Would you please return the lines of the entries below starting at the line that has "Donner votre avis !" and ending at the line that has "réapprovisionnement", both included, exactly as they are?

=== Excerpted records ===

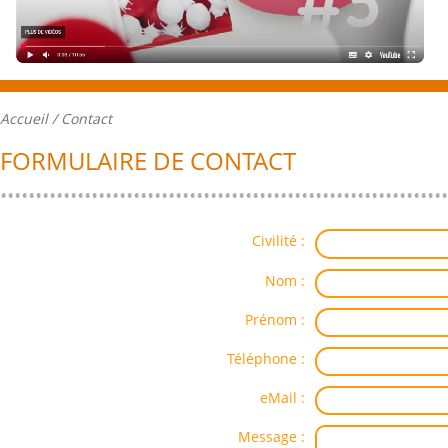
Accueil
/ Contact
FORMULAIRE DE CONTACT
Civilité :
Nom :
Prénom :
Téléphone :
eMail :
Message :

===
=== Excerpted records ===

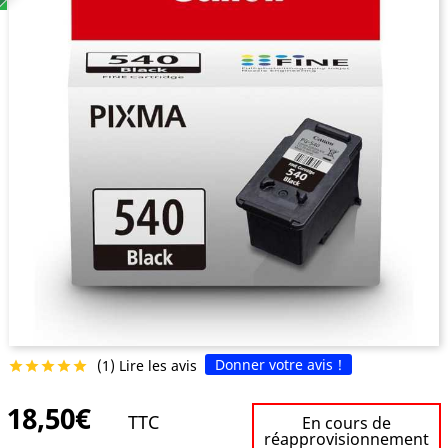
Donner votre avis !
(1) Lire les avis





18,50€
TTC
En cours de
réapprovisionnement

===

Solution for this problem:
Donner votre avis !
(1) Lire les avis





18,50€
TTC
En cours de
réapprovisionnement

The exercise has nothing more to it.